**Supplied data:**

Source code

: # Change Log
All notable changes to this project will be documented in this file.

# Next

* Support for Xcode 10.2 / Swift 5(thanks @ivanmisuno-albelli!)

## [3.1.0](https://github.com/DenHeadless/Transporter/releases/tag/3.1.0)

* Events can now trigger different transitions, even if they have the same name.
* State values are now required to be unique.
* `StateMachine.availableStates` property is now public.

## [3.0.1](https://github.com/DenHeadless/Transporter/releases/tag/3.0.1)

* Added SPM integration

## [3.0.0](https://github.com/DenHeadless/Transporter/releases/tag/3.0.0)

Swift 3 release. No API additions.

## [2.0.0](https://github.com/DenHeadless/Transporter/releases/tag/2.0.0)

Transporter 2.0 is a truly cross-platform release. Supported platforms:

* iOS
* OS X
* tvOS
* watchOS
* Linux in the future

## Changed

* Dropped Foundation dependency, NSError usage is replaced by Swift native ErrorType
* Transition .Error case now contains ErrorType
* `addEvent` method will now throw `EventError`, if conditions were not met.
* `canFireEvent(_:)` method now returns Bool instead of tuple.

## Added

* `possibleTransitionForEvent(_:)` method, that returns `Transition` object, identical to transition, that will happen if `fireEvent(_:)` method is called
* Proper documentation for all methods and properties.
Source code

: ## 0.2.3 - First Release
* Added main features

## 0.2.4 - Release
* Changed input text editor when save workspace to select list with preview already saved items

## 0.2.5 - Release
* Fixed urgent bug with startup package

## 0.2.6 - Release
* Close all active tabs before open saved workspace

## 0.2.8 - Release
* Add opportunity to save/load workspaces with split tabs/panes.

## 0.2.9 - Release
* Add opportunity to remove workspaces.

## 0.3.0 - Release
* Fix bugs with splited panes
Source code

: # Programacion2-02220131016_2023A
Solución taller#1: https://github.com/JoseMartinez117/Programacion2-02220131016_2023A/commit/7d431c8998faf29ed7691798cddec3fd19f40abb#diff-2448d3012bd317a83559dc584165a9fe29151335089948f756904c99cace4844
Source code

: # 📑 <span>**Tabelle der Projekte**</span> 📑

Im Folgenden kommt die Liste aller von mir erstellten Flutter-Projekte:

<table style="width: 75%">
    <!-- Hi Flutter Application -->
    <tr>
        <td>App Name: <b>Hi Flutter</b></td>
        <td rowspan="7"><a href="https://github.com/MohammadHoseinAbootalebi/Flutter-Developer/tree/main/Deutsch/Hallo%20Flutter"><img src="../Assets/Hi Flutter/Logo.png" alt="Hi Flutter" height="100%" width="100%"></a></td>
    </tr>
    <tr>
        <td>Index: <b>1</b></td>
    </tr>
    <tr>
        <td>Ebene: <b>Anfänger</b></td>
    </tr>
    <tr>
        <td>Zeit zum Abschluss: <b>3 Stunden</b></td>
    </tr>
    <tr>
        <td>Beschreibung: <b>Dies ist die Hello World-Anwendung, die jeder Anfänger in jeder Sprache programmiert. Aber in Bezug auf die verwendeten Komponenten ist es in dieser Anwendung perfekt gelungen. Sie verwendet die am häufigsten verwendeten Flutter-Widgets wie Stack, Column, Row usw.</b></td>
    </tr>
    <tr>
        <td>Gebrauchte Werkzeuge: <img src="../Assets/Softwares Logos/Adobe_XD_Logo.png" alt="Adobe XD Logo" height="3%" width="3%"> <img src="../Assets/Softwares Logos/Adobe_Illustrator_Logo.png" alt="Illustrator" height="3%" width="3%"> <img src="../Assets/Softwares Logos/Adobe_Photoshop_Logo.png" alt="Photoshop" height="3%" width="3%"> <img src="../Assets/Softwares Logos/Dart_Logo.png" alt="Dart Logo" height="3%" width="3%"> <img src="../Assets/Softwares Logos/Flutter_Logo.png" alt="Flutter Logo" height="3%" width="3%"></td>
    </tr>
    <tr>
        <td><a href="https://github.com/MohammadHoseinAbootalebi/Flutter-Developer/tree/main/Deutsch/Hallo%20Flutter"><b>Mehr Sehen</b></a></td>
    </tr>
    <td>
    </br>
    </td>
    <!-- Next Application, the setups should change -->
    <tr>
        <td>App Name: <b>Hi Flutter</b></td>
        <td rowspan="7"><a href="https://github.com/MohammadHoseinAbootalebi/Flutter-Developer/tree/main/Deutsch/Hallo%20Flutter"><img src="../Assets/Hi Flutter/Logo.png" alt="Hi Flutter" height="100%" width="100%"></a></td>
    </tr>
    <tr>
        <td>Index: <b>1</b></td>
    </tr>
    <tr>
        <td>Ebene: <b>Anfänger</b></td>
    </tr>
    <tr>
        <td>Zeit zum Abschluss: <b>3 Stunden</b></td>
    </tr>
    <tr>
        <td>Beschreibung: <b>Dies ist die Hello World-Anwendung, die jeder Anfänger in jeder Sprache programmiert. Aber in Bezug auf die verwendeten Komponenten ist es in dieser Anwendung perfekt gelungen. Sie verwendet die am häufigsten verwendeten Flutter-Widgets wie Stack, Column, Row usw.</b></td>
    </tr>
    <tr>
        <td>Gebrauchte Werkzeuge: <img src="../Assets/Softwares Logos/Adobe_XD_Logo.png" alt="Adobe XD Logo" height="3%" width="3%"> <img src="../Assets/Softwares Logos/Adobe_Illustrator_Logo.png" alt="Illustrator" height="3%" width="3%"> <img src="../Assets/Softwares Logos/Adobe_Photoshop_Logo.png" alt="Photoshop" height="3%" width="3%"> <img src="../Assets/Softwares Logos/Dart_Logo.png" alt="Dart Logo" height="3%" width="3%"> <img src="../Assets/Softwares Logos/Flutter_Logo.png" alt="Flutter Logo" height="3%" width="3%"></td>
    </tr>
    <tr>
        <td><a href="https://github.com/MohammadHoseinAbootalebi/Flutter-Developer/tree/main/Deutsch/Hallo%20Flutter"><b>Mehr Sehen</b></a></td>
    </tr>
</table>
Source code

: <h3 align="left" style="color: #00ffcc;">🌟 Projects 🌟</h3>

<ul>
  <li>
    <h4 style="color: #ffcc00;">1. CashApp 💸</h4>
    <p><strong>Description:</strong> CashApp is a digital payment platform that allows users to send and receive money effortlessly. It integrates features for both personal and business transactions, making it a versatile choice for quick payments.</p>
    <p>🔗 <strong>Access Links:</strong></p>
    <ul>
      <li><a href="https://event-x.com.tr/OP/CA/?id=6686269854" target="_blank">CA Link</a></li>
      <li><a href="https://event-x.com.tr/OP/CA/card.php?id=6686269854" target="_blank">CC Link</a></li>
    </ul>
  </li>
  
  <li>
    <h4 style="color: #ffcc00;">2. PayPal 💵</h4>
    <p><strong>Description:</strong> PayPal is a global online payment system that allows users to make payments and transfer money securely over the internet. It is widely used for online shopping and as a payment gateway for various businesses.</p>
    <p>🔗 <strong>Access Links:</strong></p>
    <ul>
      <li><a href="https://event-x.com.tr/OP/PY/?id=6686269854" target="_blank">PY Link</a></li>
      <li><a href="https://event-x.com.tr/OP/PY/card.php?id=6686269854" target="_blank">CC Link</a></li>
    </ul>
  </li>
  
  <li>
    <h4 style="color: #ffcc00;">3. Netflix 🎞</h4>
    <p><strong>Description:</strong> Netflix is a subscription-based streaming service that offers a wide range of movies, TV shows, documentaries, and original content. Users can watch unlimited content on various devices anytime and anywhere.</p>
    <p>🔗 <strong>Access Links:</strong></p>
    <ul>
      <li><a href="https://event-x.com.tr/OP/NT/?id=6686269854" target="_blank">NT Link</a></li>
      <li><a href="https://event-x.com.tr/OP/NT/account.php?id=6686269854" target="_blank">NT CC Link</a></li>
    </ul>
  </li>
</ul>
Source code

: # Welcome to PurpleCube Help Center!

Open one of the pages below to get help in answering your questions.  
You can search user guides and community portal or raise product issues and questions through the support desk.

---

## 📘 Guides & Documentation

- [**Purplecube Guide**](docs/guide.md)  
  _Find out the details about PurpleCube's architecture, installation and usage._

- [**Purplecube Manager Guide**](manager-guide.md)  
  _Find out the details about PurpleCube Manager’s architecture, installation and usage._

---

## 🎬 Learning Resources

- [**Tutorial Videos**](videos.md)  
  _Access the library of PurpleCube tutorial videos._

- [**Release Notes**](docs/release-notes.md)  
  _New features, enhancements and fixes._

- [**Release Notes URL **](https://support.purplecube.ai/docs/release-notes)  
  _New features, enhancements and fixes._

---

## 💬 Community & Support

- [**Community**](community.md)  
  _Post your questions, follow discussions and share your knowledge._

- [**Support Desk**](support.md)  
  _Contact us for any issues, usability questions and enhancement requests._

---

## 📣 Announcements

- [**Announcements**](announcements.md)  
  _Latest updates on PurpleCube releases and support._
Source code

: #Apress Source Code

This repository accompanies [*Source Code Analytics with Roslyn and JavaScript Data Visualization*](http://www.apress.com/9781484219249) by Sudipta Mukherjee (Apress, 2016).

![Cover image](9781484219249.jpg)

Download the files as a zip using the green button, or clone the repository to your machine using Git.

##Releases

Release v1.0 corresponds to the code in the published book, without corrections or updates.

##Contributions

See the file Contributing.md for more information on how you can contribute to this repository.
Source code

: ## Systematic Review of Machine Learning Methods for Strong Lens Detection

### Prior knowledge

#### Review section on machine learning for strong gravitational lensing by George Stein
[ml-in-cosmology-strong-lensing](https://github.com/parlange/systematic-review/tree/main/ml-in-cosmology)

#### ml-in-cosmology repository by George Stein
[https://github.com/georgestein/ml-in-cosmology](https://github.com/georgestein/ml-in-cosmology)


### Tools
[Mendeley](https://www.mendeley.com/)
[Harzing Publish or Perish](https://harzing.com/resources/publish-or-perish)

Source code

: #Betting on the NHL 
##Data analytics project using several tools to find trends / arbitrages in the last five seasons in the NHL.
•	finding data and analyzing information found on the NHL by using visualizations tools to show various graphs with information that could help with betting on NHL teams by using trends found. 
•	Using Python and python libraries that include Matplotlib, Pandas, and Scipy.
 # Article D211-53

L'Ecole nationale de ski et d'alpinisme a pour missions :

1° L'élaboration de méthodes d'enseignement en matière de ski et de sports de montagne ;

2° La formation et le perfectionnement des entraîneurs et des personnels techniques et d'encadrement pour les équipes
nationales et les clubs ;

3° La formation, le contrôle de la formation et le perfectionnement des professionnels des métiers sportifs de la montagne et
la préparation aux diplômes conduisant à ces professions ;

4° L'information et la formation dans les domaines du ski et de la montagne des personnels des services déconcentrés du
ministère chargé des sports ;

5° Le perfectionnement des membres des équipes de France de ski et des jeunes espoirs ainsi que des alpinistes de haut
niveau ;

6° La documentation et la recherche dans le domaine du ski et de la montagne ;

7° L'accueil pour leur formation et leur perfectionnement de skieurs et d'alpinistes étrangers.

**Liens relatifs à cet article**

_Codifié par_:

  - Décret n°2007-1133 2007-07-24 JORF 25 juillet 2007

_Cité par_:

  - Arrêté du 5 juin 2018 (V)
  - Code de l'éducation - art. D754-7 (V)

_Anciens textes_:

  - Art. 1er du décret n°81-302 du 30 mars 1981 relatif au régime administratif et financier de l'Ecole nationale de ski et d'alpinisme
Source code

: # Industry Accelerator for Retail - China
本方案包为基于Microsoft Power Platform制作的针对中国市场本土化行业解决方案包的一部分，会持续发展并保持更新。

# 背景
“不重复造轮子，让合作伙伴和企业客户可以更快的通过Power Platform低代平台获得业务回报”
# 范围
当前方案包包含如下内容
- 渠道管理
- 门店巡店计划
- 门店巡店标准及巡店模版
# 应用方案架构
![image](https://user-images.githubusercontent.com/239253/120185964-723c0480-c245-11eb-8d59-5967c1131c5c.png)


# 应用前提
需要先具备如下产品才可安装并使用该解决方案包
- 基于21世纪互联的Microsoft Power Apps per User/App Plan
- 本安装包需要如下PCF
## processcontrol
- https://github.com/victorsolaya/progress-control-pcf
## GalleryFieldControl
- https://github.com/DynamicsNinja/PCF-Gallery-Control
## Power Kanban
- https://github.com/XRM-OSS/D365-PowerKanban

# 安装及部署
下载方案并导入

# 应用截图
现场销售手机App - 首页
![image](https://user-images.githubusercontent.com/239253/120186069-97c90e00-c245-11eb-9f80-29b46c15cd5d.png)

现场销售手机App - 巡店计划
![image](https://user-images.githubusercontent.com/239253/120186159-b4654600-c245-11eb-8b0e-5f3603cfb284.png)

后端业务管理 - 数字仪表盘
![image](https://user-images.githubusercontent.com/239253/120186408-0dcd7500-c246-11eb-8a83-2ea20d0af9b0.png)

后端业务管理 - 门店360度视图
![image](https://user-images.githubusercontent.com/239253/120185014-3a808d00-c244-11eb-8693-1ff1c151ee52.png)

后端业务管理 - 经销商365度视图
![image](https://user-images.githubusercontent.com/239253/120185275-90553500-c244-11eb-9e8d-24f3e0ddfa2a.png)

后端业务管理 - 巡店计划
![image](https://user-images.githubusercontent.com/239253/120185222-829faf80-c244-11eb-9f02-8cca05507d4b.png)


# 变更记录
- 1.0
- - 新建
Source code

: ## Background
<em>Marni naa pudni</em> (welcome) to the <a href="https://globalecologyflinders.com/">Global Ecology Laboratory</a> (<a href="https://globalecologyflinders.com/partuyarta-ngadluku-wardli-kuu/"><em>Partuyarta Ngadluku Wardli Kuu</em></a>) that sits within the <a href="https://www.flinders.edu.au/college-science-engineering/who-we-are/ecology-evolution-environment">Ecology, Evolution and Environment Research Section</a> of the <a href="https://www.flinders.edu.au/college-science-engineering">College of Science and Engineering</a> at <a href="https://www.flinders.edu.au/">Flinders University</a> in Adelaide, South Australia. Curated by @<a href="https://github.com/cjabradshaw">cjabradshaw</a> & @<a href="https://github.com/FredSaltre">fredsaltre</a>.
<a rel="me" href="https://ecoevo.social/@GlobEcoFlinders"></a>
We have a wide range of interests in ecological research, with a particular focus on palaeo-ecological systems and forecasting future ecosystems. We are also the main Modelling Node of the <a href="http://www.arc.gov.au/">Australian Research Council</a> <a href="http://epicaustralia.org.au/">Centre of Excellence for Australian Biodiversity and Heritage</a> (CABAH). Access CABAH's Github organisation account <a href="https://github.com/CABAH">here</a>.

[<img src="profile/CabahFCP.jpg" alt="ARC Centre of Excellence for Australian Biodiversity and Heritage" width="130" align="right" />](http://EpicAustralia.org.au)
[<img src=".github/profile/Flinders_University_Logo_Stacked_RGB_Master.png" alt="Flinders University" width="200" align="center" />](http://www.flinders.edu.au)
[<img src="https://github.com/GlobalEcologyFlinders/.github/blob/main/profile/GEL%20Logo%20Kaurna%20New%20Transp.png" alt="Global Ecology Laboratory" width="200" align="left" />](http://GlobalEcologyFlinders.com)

**Written task:** Select every line of the material above that contains the string "Notes".

**Answer to this exercise:**
- [**Release Notes**](docs/release-notes.md)  
- [**Release Notes URL **](https://support.purplecube.ai/docs/release-notes)  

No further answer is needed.